Meg reads the morning papers to Sir Malcolm.—Page 255.

"Understand me," said the old man with deliberate distinctness, looking full at Meg. "It is a business proposal. I still maintain my point. I do not want gratitude. If I accept your services, it is on the condition that you will accept a remuneration."

Meg colored. For a moment she knit her brows, then she said with effort, "I shall accept the chance of being of service to you under any condition, sir, that you may name."

"So be it, then," said the baronet.

At a sign from him Meg sat down and took up the Times. "Where shall I begin, sir?" she asked.

"With the first leader, if you please," he replied with an inclination of the head, crossing his knees, and composing himself to listen.
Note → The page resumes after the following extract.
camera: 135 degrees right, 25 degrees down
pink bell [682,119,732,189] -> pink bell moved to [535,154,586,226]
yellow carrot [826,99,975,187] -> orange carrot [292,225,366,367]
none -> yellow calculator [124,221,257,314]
Meg read, mastering her nervousness with a strong effort of will. Once or twice she looked up and caught his eyes fixed upon her, with that new curiosity in their glance that seemed to humanize their expression.
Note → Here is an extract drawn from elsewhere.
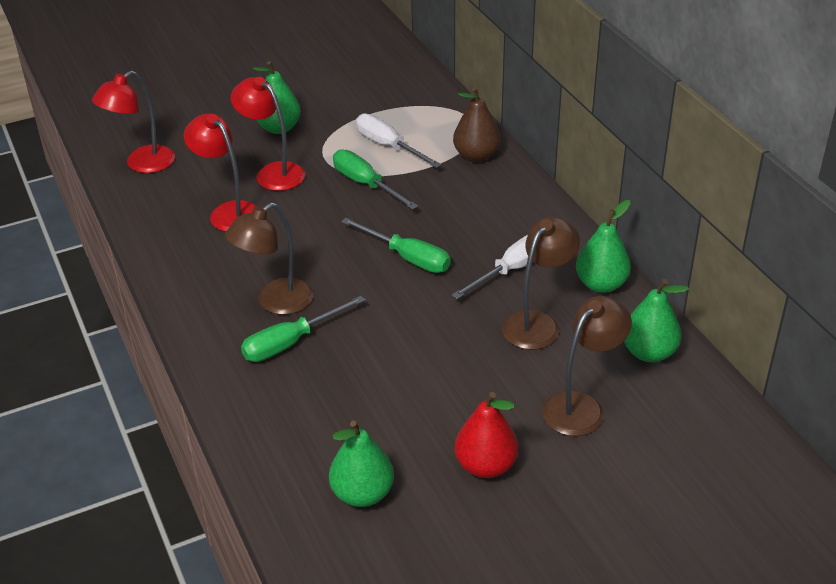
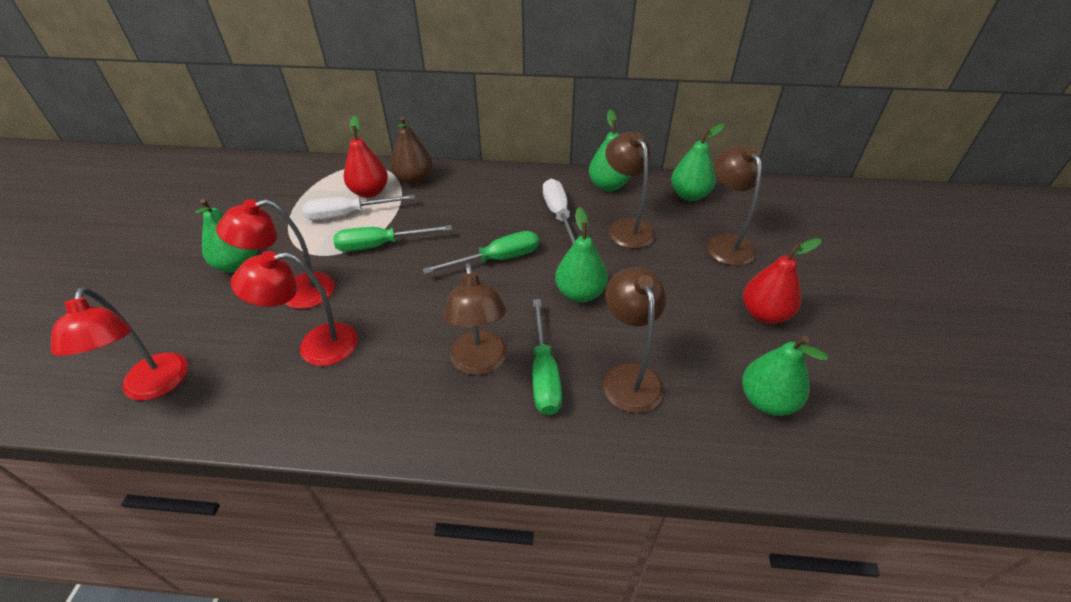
camera: 60 degrees left, 5 degrees up
none -> red pear [344,115,388,198]
none -> green pear [555,207,608,303]
none -> brown lamp [603,268,666,413]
After she had read the Times, the political leaders of the Standard, and selections from its foreign correspondence under Sir Malcolm's directions, a third paper remained—the local organ apparently—the Greywolds Mercury. At the murmured injunction of her auditor, "The leader, if you please," Meg once more set upon her task.

The article handled a book upon the rights of property which had lately appeared and was making a stir. As Meg read the opening paragraph her voice faltered and hesitated. She was reading a fierce attack upon Sir Malcolm Loftdale.